---- Given passage
The olive tree, Olea europaea, has been cultivated for olive oil, fine wood, olive leaf, ornamental reasons, and the olive fruit. About 80% of all harvested olives are turned into oil, while about 20% are used as table olives. The olive is one of the “trinity” or “triad” of basic ingredients in Mediterranean cuisine, the other two being wheat for bread, pasta, and couscous; and the grape for wine.

  • Ornamental uses

In modern landscape design olive trees are frequently used as ornamental features for their distinctively gnarled trunks and “evergreen” silvery gray foliage.

  • Culinary uses

Table olives are classified by the International Olive Council (IOC) into three groups according to the degree of ripeness achieved before harvesting:

  • Green olives are picked when they have obtained full size, while unripe; they are usually shades of green to yellow and contain the bitter phytochemical oleuropein.
  • Semi-ripe or turning-color olives are picked at the beginning of the ripening cycle, when the color has begun to change from green to multicolour shades of red to brown. Only the skin is coloured, as the flesh of the fruit lacks pigmentation at this stage, unlike that of ripe olives.
--------
---- Material provided
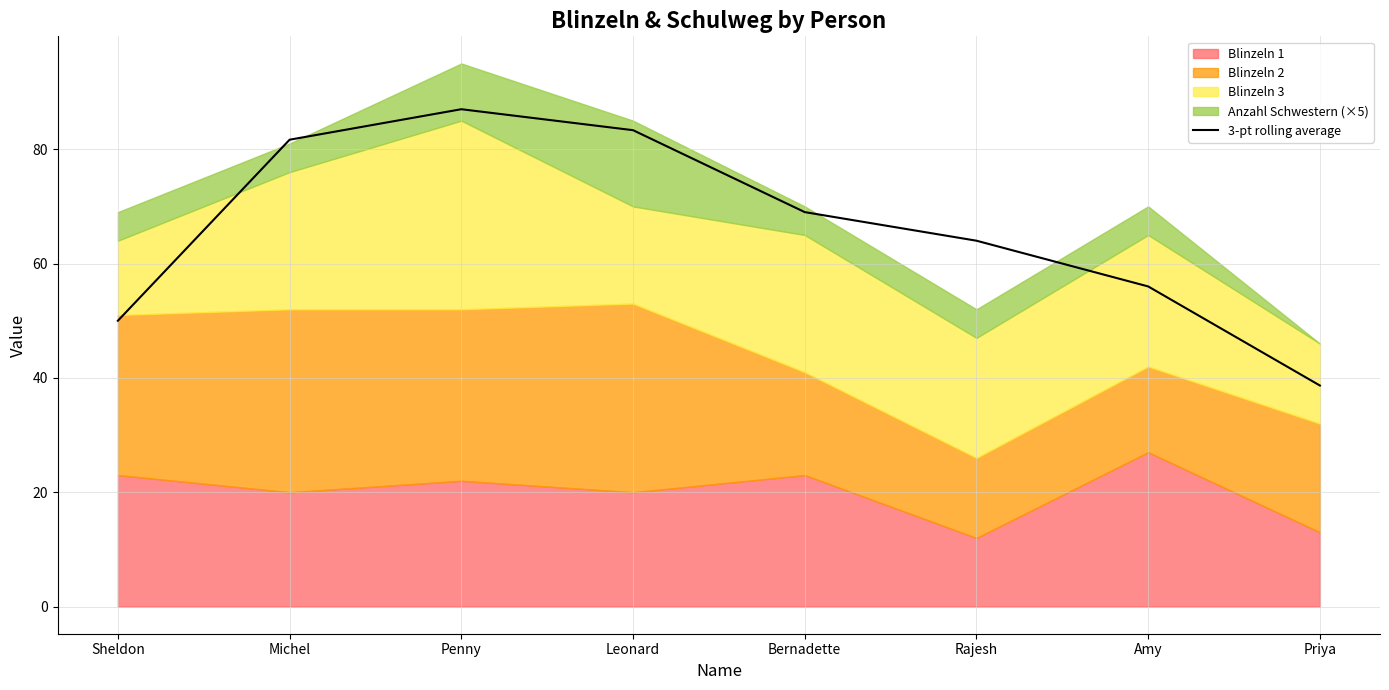

Between Sheldon and Bernadette, which is larger?

Bernadette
--------
*Problem*.
According to the olive tree passage, which bitter phytochemical do green olives contain?

*Exercise response*.
Oleuropein.